Он требовательно посмотрел на Машкина.
Тот задумчиво почесал подбородок и, остановив взгляд на чёрном лице Нгуги, просиял:
– Товарищ Нгуги, ты ведь на лошади? Выручай! Окажи революционную сознательность, помоги разгрузить вагон. А домой утром поедешь.
А? – Машкин, просительно заглянув в глаза Нгуги и поняв его молчание как согласие, подвёл итог: – Лады! Ступайте, товарищи! Пока грузитесь, велю подготовить вам комнаты для ночёвки. Места здесь много, всем хватит.
Захваченная событиями в кабинете, Анюта не сразу поняла, что Нгуги взял её за руку и потянул к двери:
– Пошли, поможем грузиться. А паёк позже получим.

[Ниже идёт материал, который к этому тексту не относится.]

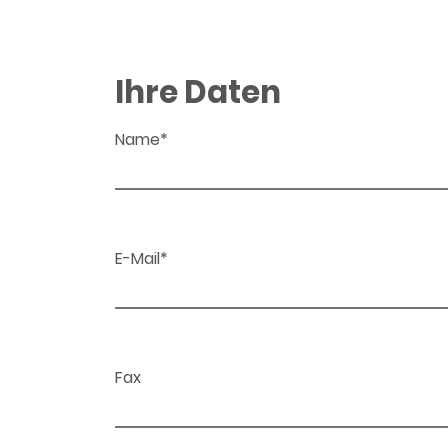
Ihre Daten
Name*
E-Mail*
Fax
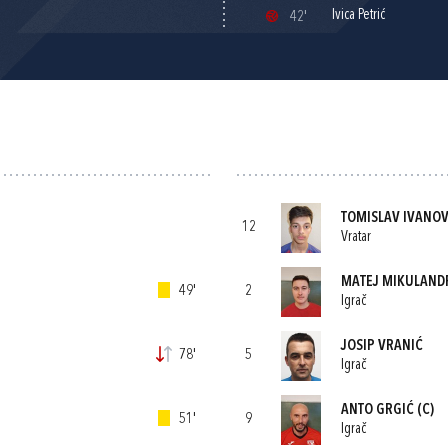
Ivica Petrić
42'
TOMISLAV IVANOV
12
Vratar
MATEJ MIKULAND
49'
2
Igrač
JOSIP VRANIĆ
78'
5
Igrač
ANTO GRGIĆ
(C)
51'
9
Igrač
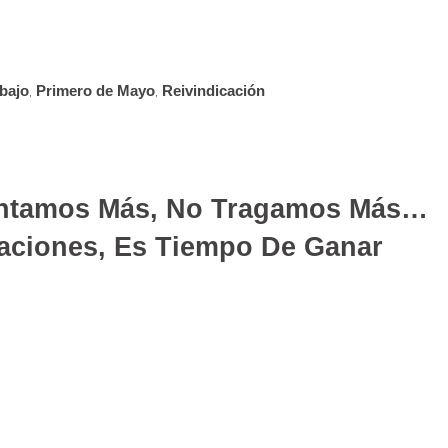
abajo
,
Primero de Mayo
,
Reivindicación
ntamos Más, No Tragamos Más…
aciones, Es Tiempo De Ganar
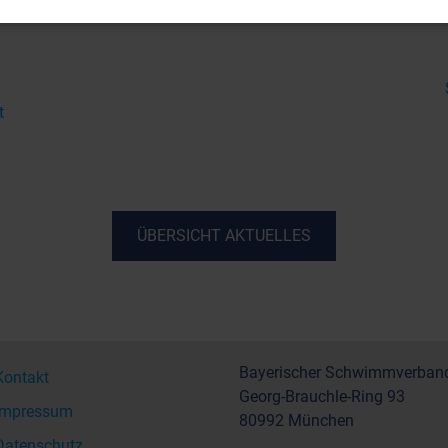
t
ÜBERSICHT AKTUELLES
Bayerischer Schwimmverband
Kontakt
Georg-Brauchle-Ring 93
Impressum
80992 München
Datenschutz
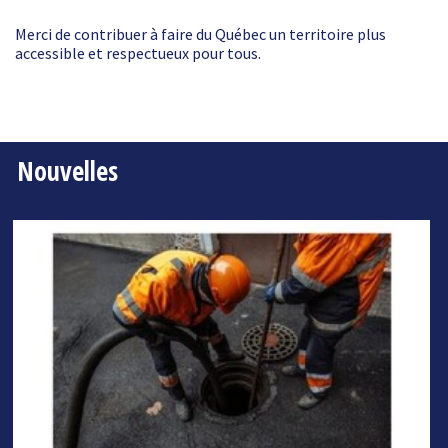
Merci de contribuer à faire du Québec un territoire plus
accessible et respectueux pour tous.
Nouvelles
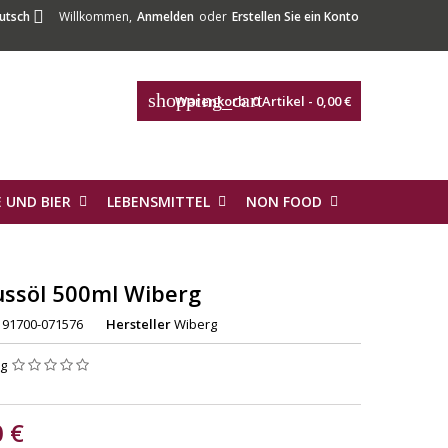

utsch
Willkommen,
Anmelden
oder
Erstellen Sie ein Konto
shopping_cart
Warenkorb:
0
Artikel - 0,00 €
 UND BIER
LEBENSMITTEL
NON FOOD
ussöl 500ml Wiberg
91700-071576
Hersteller
Wiberg
ng
0 €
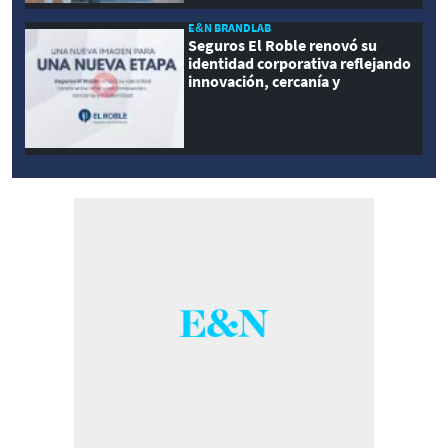
E&N BRANDLAB
Seguros El Roble renovó su
identidad corporativa reflejando
innovación, cercanía y
modernidad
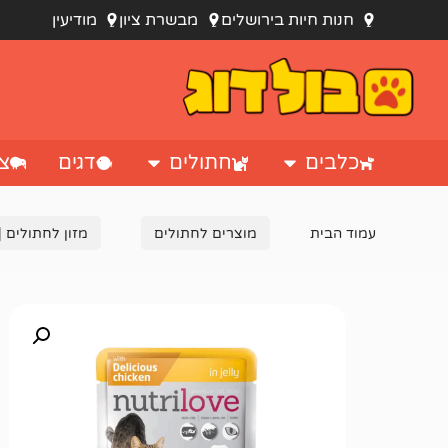
חנות חיות בירושלים
מבשרת ציון
מודיעין
כלבים
חתולים
דגים
צי
עמוד הבית
מוצרים לחתולים
מזון לחתולים |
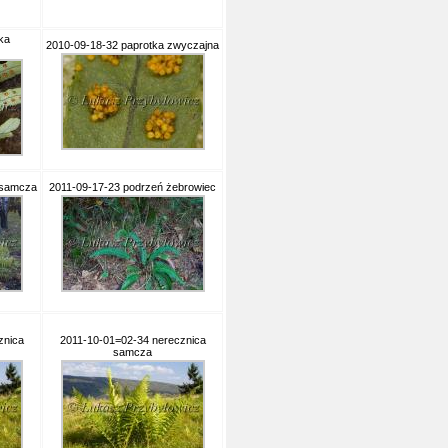
ka
2010-09-18-32 paprotka zwyczajna
 samcza
2011-09-17-23 podrzeń żebrowiec
znica
2011-10-01=02-34 nerecznica
samcza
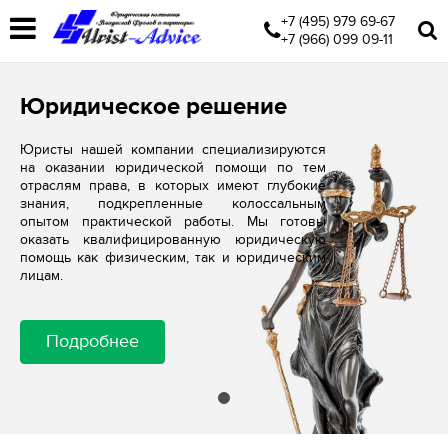
+7 (495) 979 69-67
+7 (966) 099 09-11
Юридическое решение
Юристы нашей компании специализируются
на оказании юридической помощи по тем
отраслям права, в которых имеют глубокие
знания, подкрепленные колоссальным
опытом практической работы. Мы готовы
оказать квалифицированную юридическую
помощь как физическим, так и юридическим
лицам.
Подробнее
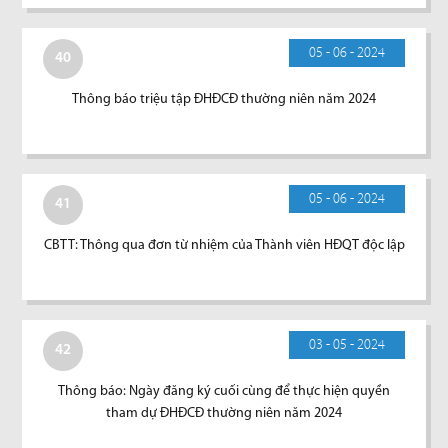
05 - 06 - 2024
40
Thông báo triệu tập ĐHĐCĐ thường niên năm 2024
05 - 06 - 2024
41
CBTT: Thông qua đơn từ nhiệm của Thành viên HĐQT độc lập
03 - 05 - 2024
42
Thông báo: Ngày đăng ký cuối cùng để thực hiện quyền
tham dự ĐHĐCĐ thường niên năm 2024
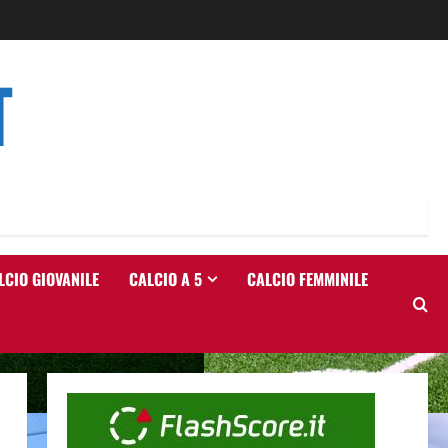
T
LCIO GIOVANILE
CALCIO A 5
CALCIO FEMMINILE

Спеша за размашисто шагающим Демьяном Кумачёвым, Нгуги крепко держал Аню за руку. По его хватке, сжимавшей ей пальцы, она понимала, что Нгуги недоволен поручением и ему хочется поскорее вернуться домой. Ане, напротив, всё было ново и интересно, а уж то, что им надо поехать на вокзал, казалось просто сказкой.
Пока они ходили по кабинетам, на Олунец опустилась ночь, тёмная как лицо Нгуги, которое с трудом просматривалось издалека. Заячий треух на голове чернокожего, казалось, висел в воздухе, и Аня чуть не фыркнула от смеха, видя, как подошедший к ним паренёк со страхом отшатнулся, тихо ойкнув.
– Знакомьтесь, мой сын Костя. Будет нам помогать, – сказал товарищ Кумачёв, представляя юношу лет пятнадцати.
Хотя Аня понимала, что в ночной темноте её трудно рассмотреть, но всё равно застеснялась, помня о несуразной девочке, отразившейся в огромном зеркале на лестнице. Тем более что юноша показался ей очень симпатичным. По крайней мере, его голос, вежливо ответивший им с Нгуги: «Мне очень приятно».